Eurogamer has reported that the Nintendo NX will be a portable console, with detachable controller sections, and will also use cartridges rather than discs, as is the norm with Nintendo handhelds. This information, however, has come from unverified, anonymous sources, and therefore should not be considered as factual, until officially verified or announced by Nintendo.
Effectively, this is like most other bits of NX news: unofficial claims with no tangible proof, but the concept alone is incredibly creative, and may help Nintendo strike a balance it has always struggled to achieve if it is true: the balance of being normal enough to appeal to core gamers, but also innovative enough to be interesting.
The piece itself, however, seems to be missing bits of information that a close source would know, such as battery usage and how controllers work whilst the NX is in its dock. Will the dock allow for the detachable controller parts to be reattached and so the core console is used as a controller? Are there options for extra controllers? Does it have motion sensor capabilities, as Zelda: Breath of the Wild would suggest, and, if the console is used as a controller whilst it’s in the dock, will the wire used to connect the dock to the TV or power source be able to allow for such movement as is seen in the Breath of the Wild demo? There are a lot of holes in the report, so, again, I do not take any of this as fact.
But let’s talk about the console’s concept, because if it is true, it will help Nintendo achieve their seemingly constant goal of being innovative while still being pleasurable to core gamers, as mentioned above. There are no annoying gimmicks being detailed, which helps, since they are known to be liabilities, or just not used effectively, making them a waste. The ‘gimmick’ of being able to play a game on a portable platform or a console, that is the same device? It’s got a lot of potential.
I’m one of those people that will buy a game again if it is available on a portable platform. This console instantly alleviates this problem in a way that doesn’t involve cross-buy, especially when it comes to buying physical versions to save memory. It’s a nice way of handling this, although it’s clearly not feasible for every console to work like this, since sacrificing console power would likely be ill-received by the gaming crowd.
It also seems as if this could be a sign that Nintendo are giving up with competing against Sony and Microsoft. They’ve always been a few steps behind in terms of technology to keep prices down, and so graphical fidelity tends to be worse than other consoles. This trend will appear to continue, due to the alleged use of Nvidia’s Tegra chip, which is used in mobile devices such as the Nvidia Shield. By creating a weaker, cheaper console, Nintendo could position themselves as the company that has the second console everyone owns, similarly to how they were operating with the Wii. This position would likely benefit Nintendo, but we have to consider pricing. To be this second console, you would have to fulfill two conditions, in my opinion: be cheap enough to be adopted alongside a console or a PC, and to be released in the middle of a console generation, similar to the Wii and Wii U.
Another requirement to have the console take this position is to have a constant stream of games to appeal to core audiences. This is an issue that Nintendo has suffered from post-Gamecube.
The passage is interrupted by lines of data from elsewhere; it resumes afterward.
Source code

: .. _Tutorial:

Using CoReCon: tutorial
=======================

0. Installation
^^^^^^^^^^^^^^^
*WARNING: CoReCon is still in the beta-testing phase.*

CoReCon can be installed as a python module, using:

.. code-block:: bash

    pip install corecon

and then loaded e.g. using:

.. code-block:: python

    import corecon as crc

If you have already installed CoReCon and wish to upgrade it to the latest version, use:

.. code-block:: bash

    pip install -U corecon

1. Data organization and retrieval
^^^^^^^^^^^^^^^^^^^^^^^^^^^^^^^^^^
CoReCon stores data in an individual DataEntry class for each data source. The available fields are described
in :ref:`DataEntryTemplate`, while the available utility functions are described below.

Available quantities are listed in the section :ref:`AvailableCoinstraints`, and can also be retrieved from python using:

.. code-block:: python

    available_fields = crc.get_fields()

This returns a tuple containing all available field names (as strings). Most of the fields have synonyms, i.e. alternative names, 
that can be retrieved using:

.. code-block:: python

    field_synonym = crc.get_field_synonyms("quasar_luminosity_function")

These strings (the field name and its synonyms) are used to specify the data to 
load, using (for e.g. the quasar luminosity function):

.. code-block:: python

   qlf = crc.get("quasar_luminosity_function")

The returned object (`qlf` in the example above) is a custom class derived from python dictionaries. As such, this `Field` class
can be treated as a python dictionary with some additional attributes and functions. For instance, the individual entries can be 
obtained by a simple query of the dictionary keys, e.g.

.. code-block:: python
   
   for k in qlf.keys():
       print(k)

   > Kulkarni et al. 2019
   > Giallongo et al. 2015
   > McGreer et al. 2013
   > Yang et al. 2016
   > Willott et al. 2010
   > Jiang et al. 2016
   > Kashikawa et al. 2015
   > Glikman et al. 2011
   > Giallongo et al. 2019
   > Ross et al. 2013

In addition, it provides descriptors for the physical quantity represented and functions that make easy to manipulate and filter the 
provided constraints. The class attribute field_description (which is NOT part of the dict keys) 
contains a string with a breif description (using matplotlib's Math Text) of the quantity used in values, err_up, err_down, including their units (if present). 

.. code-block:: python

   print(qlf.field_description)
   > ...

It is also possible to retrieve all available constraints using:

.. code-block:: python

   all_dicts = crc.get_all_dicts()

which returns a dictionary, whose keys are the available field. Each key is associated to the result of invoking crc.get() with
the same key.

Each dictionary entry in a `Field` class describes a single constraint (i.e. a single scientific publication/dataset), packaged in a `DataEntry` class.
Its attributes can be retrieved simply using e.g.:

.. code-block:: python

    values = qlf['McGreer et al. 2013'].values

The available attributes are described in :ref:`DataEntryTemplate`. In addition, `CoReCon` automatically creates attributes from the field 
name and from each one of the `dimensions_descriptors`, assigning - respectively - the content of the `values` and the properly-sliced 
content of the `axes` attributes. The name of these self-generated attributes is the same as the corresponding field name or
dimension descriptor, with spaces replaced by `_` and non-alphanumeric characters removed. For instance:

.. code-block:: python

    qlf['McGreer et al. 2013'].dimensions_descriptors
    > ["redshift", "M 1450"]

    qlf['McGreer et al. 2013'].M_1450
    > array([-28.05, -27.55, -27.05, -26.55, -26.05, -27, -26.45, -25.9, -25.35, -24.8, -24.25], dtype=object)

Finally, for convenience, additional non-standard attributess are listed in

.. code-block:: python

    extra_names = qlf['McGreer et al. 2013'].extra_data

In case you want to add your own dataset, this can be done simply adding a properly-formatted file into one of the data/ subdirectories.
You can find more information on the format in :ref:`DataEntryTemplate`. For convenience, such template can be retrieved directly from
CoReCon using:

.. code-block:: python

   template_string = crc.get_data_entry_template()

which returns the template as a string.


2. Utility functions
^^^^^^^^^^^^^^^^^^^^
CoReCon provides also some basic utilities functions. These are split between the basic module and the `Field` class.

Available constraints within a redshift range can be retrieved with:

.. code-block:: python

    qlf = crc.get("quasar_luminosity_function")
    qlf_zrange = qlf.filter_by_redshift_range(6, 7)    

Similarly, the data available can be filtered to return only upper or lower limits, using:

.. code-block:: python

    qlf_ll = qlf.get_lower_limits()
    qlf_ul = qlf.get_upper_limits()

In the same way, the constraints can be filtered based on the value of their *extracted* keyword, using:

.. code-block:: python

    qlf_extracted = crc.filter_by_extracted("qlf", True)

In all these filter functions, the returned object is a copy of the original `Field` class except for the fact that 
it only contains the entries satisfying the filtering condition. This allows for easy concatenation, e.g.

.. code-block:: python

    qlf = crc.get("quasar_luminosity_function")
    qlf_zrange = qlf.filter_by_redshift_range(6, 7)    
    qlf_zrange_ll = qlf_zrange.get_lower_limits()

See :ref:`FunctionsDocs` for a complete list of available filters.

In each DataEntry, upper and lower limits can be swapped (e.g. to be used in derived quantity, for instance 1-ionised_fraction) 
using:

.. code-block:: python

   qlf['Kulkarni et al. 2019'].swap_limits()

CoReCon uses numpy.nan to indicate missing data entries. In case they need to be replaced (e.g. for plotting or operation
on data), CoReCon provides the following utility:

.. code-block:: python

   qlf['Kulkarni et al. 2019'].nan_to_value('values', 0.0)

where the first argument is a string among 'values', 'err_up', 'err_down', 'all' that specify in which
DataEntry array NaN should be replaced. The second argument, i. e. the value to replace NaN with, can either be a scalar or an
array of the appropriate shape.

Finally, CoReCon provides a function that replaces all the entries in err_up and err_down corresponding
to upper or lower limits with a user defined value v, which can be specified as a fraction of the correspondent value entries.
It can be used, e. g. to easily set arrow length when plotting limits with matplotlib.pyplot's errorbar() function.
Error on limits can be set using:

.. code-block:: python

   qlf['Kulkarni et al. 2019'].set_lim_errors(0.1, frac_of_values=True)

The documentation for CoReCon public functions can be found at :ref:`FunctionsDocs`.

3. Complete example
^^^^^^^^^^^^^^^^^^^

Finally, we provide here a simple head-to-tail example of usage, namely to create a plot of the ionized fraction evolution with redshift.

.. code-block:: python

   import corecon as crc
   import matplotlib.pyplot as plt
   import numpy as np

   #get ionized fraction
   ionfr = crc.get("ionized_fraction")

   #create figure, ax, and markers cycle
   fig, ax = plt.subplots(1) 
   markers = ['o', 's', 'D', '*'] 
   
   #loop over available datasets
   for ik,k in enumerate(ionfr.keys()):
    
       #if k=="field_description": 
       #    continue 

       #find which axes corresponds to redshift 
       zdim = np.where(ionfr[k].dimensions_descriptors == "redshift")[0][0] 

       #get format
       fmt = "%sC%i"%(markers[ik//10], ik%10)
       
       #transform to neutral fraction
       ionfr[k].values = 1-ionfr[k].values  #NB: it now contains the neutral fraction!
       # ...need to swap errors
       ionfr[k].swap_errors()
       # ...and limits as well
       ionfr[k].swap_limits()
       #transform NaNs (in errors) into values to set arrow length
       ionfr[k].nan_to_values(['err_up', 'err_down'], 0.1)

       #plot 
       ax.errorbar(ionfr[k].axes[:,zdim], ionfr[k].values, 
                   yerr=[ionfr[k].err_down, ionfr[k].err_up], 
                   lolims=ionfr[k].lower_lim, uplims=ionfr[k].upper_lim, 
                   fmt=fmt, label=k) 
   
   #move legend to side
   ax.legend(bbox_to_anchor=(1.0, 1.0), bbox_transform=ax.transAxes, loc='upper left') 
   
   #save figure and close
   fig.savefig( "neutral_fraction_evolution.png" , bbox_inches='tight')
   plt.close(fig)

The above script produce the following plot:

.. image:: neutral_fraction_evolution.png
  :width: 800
Both the Wii and Wii U have very few core games, and when they are released, they are done so sporadically. The Wii U, for example, hasn’t had a strong core game release for a long time. The most recent was probably Tokyo Mirage Sessions #FE, which could even be considered a niche game, rather than a core game.
Another complaint that will be answered with this kind of solution is one that the Monster Hunter series regularly faces: “why are they never on consoles?” The NX could create a system that will allow games such as Monster Hunter and Pokemon, that are usually exclusive to handheld consoles, to be played on an actual console. This kind of console would answer these complaints, and games can continue to be made to cater to those who play the game on portable platforms, and can begin to cater to those who want these games on actual consoles.
One issue I do have comes from the diagram that Eurogamer presented: there appears to be a lack of shoulder buttons, and the structure of the thing seems massively uncomfortable, similar to the 3DS. Of course, the console is still in development, and none of this should be accepted as true, let alone final, so this point is somewhat moot. Technically, all of these points are moot. The NX, according to Eurogamer, will be unveiled in September. Until then, we won’t know how true any of this is. If it is unveiled, we would thereby get evidence proving or disproving Eurogamer’s points. If it isn’t, then we can take this as a mark against Eurogamer’s sources.
So, ultimately, this would be the most promising console Nintendo could release, and the concept would be sound, if the glaring gaps in this report were filled, and done so in the right ways. However, the evidence does not seem to be compelling or accurate enough to take as gospel, and as such, you should handle this information with skepticism.